A long time ago, Star Wars was nothing more than an idea in George Lucas’ head. More than four decades later, it’s a cultural phenomenon. There were a few steps in-between those two states of existence. It took an insane amount of work just to make the first movie that launched everything. Now, with the franchise about to release its ninth and final film in the Skywalker Family Saga, it’s as much a time to look back as it is ahead. As part of that celebration of the history of the galaxy far, far away, Star Wars has released a video showing how A New Hope‘s Death Star trench run went from storyboards to the big screen. It reveals how a some details we all know so well could have looked very different.
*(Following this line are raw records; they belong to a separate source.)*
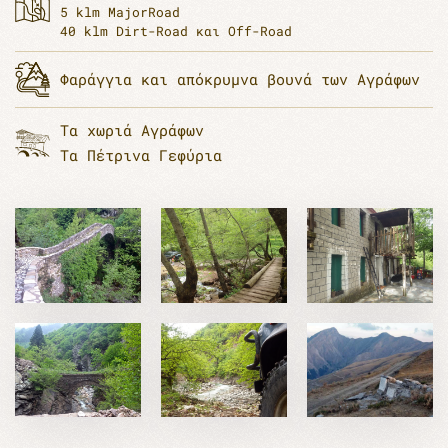
5 klm MajorRoad
40 klm Dirt-Road και Off-Road
Φαράγγια και απόκρυμνα βουνά των Αγράφων
Τα χωριά Αγράφων
Τα Πέτρινα Γεφύρια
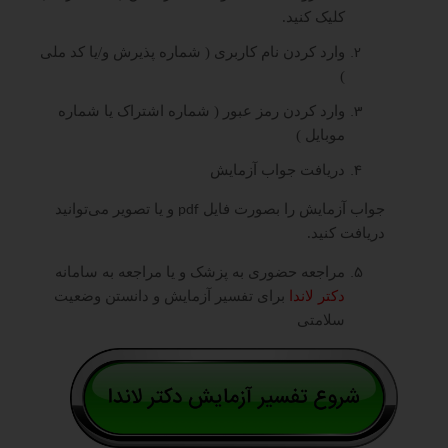
کلیک کنید.
وارد کردن نام کاربری ( شماره پذیرش و/یا کد ملی
)
وارد کردن رمز عبور ( شماره اشتراک یا شماره
موبایل )
دریافت جواب آزمایش
جواب آزمایش را بصورت فایل
و یا تصویر می‌توانید
pdf
دریافت کنید.
مراجعه حضوری به پزشک و یا مراجعه به سامانه
دکتر لاندا
برای تفسیر آزمایش و دانستن وضعیت
سلامتی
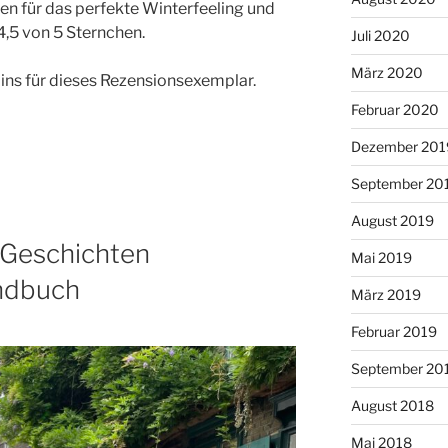
en für das perfekte Winterfeeling und
4,5 von 5 Sternchen.
Juli 2020
März 2020
ins für dieses Rezensionsexemplar.
Februar 2020
Dezember 201
September 20
August 2019
-Geschichten
Mai 2019
ndbuch
März 2019
Februar 2019
September 20
August 2018
Mai 2018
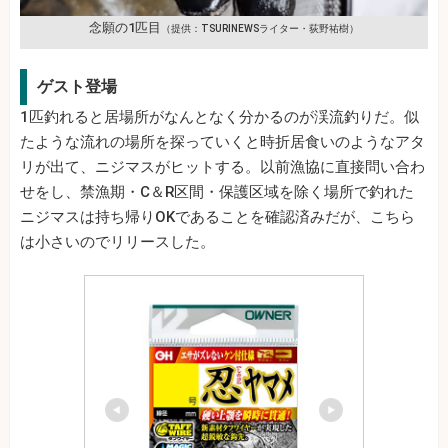
念願の1匹目
（提供：TSURINEWSライター・荻野祐樹）
ゲスト登場
1匹釣れると居場所がなんとなく分かるのが渓流釣りだ。似
たような流れの場所を探っていくと時折居食いのようなアタ
リが出て、ニジマスがヒットする。以前漁協に直接問い合わ
せをし、禁漁期・C＆R区間・保護区域を除く場所で釣れた
ニジマスは持ち帰りOKであることを確認済みだが、こちら
は小さいのでリリースした。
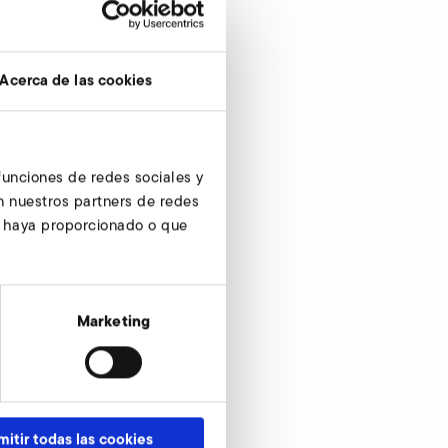
Acerca de las cookies
 funciones de redes sociales y
n nuestros partners de redes
s haya proporcionado o que
Marketing
mitir todas las cookies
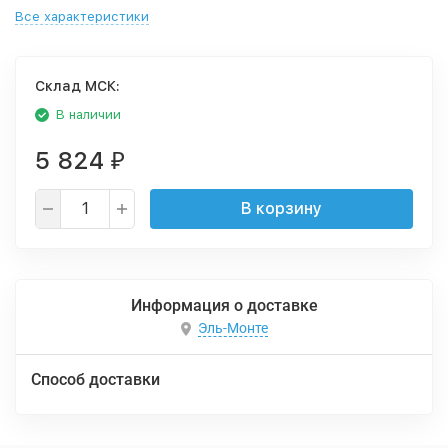
Все характеристики
Cклад МСК:
В наличии
5 824
₽
В корзину
Информация о доставке
Эль-Монте
Способ доставки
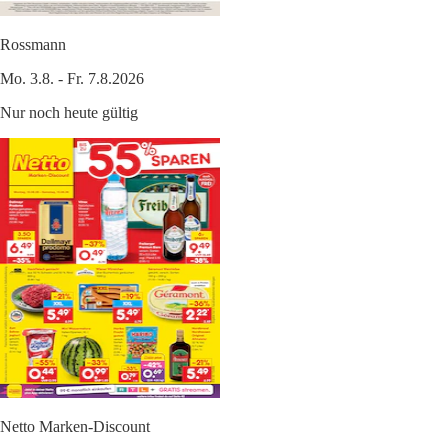
Rossmann
Mo. 3.8. - Fr. 7.8.2026
Nur noch heute gültig
Netto Marken-Discount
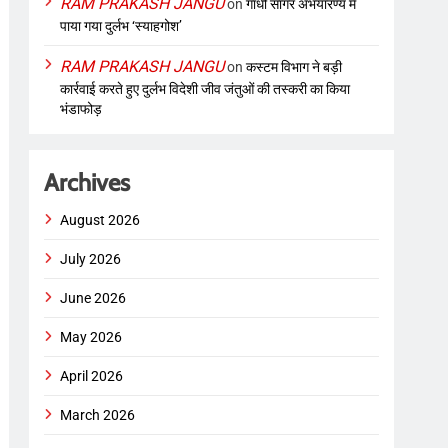
RAM PRAKASH JANGU
on
गांधी सागर अभयारण्य में
पाया गया दुर्लभ ‘स्याहगोश’
RAM PRAKASH JANGU
on
कस्टम विभाग ने बड़ी
कार्रवाई करते हुए दुर्लभ विदेशी जीव जंतुओं की तस्करी का किया
भंडाफोड़
Archives
August 2026
July 2026
June 2026
May 2026
April 2026
March 2026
— Star Wars (@starwars) November 26, 2019
The broad strokes of the Rebel’s great victory and how it was shot are right there in the concept art. The general plan of attack, the tight edits on the fighters’ faces in their cockpits, and the Death Star’s defenses existed in the storyboards. If you focus on just those during the video you get the same feeling of excitement and danger.
Not all of the specifics match up though, and that’s a good thing when it comes to the X-Wing helmets. They are iconic and instantly recognizable, but originally they were far more generic. The Rebel pilots art shows them with their faces covered entirely. They looked more like a a racing or astronaut helmet with an oxygen tube attached. That would have been a huge mistake. We never would have seen Luke’s face during the fight, hiding the range of emotions he experiences during it. Worse, we would never have known what Porkins (RIP) looks like. Plus, they would have been too similar to the ones worn by Darth Vader’s Tie-Fighters, which would have made everything more confusing.
Some of the other changes are less significant, but it’s still fun to see the process the movie went through from concept to reality. The surface guns on the Death Star went from having a round design to a square one. You can also see some of the changes Darth Vader’s mask underwent, though it always had the same general look.
We all know what the end result was though—one of the most triumphant moments in movie history.
Forty years from now we will want to see original storyboards from The Rise of Skywalker too. (But hey, Star Wars, maybe don’t make us wait that long.)